脳裏に見てきた数々の情景だけ浮んでは消え、まだ心の整理がつかない。
ケフラビーク国際空港から飛行機が離陸する時に、娘が大粒の涙を流しながら、アイスランドの精霊たちと別れを惜しんでいた。
「もう少しの間だけ、アイスランドにいたかった・・・」
そう、娘の涙が語るように、それだけ大自然との濃密な対話があった。
静かに祈り、雲の音に耳を傾け、雨と雪の香りを嗅ぎ分け、風で氷河が刻まれるのを感じながら、敷かれた雪の絨毯に導かれていった。

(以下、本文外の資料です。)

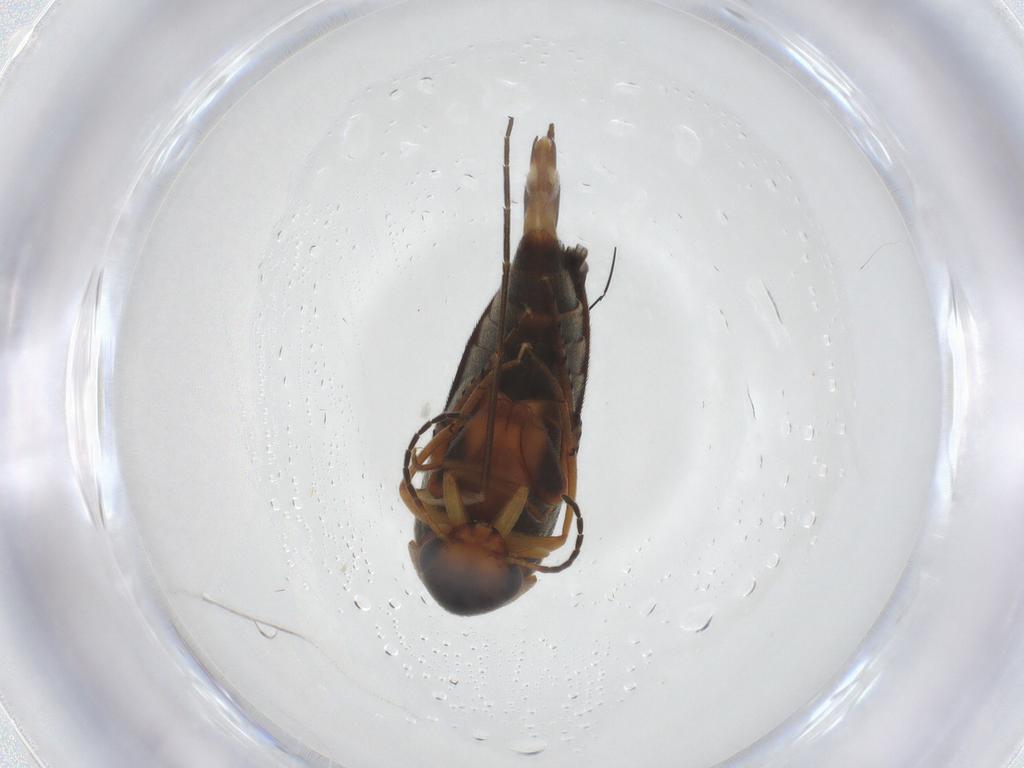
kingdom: Animalia
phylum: Arthropoda
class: Insecta
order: Coleoptera
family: Mordellidae
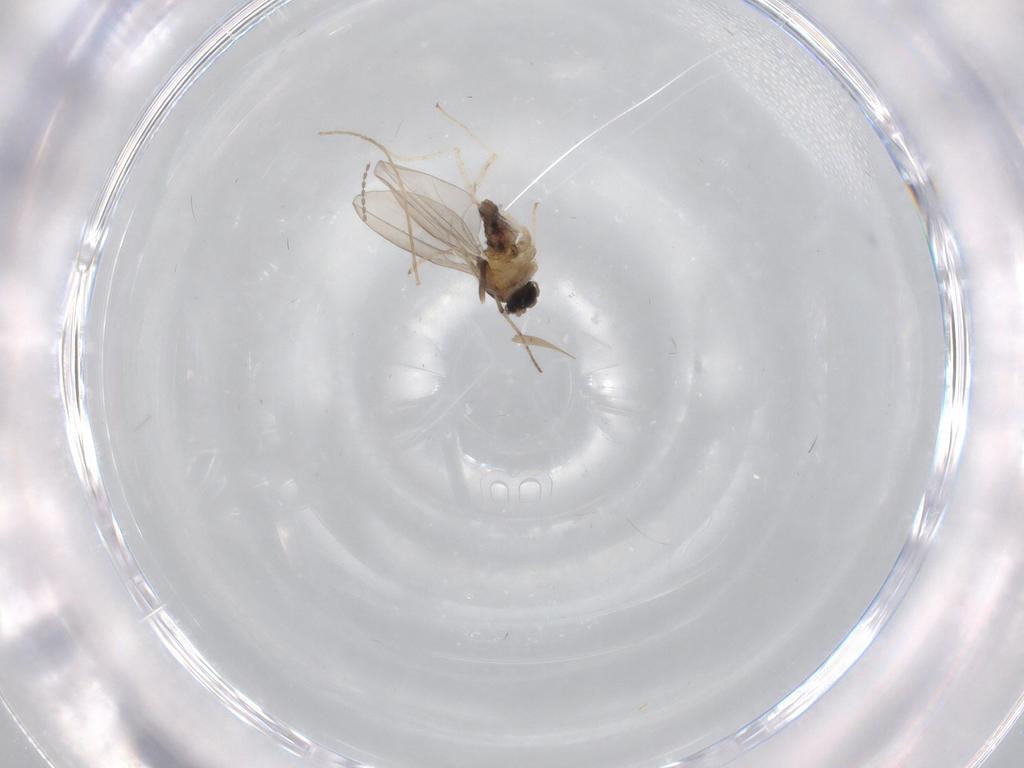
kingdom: Animalia
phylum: Arthropoda
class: Insecta
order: Diptera
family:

子供たちが目に見えない存在を、自然通して感じてくれたのが何より嬉しかった。
娘が誕生した際に、先住民ホピ族のおじいちゃんとおばあちゃんからの申し出で、かな親・かな娘の関係になって頂いた。その時の儀式で頂いた名前が「ヌヴァネムシー(ホピ語で雪のブランケット)。」
アイスランドの大地は、どこまでもその雪のじゅうたんに覆われていた。きっと娘の中で、心の故郷に帰ってきた感じだったのかもしれない。
号泣する娘の手を握り、また10年後、高校を卒業する頃に、家族でまた夏のアイスランドに戻ってくる事を、娘と共にスピリットに約束をした。
飛行機が飛び立とうとする時に、優しく小雪が待っていた。離陸すると、機内に太陽の光が差し込んできて、何か私たちの想いを運んできているようだった。
「また10年後に約束が果たされるまでに、このアイスランドの大自然を見習って懸命に生き抜こう。」
そう語ると、娘は涙を拭いながらうなづいてくれた。